こうした状況を踏まえて、ユーラスエナジーアメリカはさまざまな関係者と信頼性のあるパートナーシップを生み出すことを目指し、それぞれにメリットのある電力システムの構築に取り組んできました。

当事業は、地域の理解と協力によって生まれた、地域のための事業といえます。地域貢献の面では、ハワイ州の税収増や発電施設の維持・運営のための新規雇用を創出。また、地域コミュニティーに向けて施設見学会やイベントも開催しています。

コミュニケーションを重ね最良のパートナーへ

ユーラスエナジーホールディングスは出資パートナーの選定にあたり、時間をかけて豊田通商アメリカと協業できる機会を模索し、お互いにとって最適な投資・事業環境の整備に向けた調整を続けてきました。契約書の擦り合わせや豊田通商アメリカのデューデリジェンス支援のために、ユーラスエナジーアメリカのサンディエゴ事務所と豊田通商アメリカの間で何度も会議を行いました。結果、数年にわたるコミュニケーションを経て、双方が本案件を進める上での最良のパートナーであるとの確信に至りました。

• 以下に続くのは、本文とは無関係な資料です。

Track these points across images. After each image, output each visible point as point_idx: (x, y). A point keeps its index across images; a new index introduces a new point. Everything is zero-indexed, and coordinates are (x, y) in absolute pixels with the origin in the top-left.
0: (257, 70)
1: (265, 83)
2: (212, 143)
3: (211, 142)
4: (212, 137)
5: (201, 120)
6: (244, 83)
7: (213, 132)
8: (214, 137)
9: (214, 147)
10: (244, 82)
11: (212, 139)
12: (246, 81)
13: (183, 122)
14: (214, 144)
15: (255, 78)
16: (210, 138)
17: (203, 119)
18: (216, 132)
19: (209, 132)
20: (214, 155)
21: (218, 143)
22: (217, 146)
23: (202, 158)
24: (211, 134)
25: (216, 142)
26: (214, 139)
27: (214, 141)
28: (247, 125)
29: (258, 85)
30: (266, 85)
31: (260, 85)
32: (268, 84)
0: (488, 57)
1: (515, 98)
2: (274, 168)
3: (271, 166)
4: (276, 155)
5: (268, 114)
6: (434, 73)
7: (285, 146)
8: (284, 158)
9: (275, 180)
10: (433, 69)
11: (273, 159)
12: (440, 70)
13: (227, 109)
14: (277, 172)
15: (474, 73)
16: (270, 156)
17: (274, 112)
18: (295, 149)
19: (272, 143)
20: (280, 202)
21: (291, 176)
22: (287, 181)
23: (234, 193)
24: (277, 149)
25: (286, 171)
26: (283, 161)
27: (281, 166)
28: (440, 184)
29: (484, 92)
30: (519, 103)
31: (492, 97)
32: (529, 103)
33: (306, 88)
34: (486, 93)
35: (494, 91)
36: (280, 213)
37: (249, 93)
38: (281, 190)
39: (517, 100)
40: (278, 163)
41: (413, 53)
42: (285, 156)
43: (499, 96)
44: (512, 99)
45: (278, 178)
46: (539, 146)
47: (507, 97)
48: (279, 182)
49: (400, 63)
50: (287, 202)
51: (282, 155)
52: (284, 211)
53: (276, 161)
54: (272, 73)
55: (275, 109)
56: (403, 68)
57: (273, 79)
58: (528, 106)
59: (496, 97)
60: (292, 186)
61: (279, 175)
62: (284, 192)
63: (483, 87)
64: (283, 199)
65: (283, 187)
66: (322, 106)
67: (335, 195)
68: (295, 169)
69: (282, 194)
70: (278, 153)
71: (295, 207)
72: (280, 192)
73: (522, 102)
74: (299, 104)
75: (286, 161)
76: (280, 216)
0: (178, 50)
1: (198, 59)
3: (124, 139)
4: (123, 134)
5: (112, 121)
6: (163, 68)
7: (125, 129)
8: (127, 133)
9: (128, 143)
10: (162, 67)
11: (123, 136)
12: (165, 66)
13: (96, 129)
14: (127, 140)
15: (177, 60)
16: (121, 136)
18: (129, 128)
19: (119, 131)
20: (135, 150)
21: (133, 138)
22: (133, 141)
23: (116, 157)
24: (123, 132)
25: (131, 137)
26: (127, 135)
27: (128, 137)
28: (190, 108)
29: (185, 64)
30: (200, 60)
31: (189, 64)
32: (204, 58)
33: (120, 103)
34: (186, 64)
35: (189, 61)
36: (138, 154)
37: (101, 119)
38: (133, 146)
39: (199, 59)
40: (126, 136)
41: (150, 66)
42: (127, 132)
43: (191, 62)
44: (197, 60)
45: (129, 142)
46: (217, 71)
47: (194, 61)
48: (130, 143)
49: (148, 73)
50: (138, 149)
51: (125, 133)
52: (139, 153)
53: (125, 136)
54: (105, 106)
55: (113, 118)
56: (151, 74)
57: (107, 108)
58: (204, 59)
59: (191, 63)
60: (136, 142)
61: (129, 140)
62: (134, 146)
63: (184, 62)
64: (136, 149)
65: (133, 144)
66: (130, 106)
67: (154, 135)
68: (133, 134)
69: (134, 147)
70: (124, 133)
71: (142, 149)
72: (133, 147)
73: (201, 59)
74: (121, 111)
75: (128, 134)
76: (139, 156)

ユーラスエナジーアメリカの使命は、効率性と信頼性の高い再生可能エネルギーを顧客やコミュニティーに提供し、持続可能な方法で収益性のあるビジネス成長を促進することです。今後も、グローバルネットワークとリソースを有する豊田通商グループとの連携をさらに深め、いっそうクリーンで持続可能な世界を一緒に実現していきたいと考えています。